TO DO => Write everything from the start of the records down to the line that contains "is today: today -> curve" as a JSON list of strings, one string per line, with both ends included and blank lines left out.

INFORMATION GIVEN =>
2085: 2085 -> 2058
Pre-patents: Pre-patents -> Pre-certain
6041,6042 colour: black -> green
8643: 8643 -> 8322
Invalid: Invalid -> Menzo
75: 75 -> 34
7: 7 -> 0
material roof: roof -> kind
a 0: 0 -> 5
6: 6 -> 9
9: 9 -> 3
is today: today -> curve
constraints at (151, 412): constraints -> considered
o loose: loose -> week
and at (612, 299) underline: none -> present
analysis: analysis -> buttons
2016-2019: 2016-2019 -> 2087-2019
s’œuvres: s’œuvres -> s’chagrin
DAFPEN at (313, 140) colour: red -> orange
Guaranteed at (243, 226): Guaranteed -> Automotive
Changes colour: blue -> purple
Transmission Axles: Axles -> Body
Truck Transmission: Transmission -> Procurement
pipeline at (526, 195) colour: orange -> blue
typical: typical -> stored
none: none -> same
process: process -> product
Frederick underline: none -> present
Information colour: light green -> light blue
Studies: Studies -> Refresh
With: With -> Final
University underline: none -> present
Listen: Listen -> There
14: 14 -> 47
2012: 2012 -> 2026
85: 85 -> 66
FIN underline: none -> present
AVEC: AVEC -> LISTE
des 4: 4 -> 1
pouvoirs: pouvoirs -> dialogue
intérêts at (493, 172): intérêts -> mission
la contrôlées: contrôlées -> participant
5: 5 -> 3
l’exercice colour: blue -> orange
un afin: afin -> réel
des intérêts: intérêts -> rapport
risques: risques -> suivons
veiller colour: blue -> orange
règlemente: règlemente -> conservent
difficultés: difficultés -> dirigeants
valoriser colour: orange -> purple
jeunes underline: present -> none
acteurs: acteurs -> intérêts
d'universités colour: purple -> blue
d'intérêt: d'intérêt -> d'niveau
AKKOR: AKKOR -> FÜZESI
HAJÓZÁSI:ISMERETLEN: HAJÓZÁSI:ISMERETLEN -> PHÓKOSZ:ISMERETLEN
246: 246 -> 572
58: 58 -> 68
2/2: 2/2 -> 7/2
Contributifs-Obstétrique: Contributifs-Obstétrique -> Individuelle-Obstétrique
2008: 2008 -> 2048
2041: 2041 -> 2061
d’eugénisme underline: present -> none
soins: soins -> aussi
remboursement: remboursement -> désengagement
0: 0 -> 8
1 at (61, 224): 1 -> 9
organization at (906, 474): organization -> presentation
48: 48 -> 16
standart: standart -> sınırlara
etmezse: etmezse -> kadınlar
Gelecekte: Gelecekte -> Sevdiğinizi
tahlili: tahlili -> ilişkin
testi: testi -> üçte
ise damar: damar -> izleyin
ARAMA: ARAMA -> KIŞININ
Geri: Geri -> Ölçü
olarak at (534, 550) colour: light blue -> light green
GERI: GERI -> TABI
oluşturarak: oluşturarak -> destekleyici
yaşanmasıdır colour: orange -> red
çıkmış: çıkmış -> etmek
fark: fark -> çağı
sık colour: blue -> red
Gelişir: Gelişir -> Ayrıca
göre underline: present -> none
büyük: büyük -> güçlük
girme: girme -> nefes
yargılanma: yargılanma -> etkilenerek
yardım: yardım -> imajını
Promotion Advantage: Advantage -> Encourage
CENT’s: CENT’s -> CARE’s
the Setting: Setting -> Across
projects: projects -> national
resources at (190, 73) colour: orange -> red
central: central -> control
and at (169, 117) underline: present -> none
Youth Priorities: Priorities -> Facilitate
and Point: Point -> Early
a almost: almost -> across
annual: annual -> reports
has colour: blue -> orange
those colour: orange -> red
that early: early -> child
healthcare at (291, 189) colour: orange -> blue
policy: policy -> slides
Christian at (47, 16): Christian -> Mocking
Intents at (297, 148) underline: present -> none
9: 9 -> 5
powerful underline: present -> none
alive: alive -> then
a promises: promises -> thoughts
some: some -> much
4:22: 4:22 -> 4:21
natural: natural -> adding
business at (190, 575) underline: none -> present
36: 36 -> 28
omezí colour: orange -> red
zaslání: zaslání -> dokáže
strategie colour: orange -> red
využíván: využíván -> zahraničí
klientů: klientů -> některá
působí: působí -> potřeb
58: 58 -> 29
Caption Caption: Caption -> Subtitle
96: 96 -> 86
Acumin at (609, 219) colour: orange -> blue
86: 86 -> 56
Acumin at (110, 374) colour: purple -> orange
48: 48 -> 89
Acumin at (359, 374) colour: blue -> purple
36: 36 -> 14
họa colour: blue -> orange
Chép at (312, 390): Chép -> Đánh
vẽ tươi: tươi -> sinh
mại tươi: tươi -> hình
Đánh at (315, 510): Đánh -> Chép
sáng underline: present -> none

TASK RESPONSE =>
[
  "2085: 2085 -> 2058",
  "Pre-patents: Pre-patents -> Pre-certain",
  "6041,6042 colour: black -> green",
  "8643: 8643 -> 8322",
  "Invalid: Invalid -> Menzo",
  "75: 75 -> 34",
  "7: 7 -> 0",
  "material roof: roof -> kind",
  "a 0: 0 -> 5",
  "6: 6 -> 9",
  "9: 9 -> 3",
  "is today: today -> curve"
]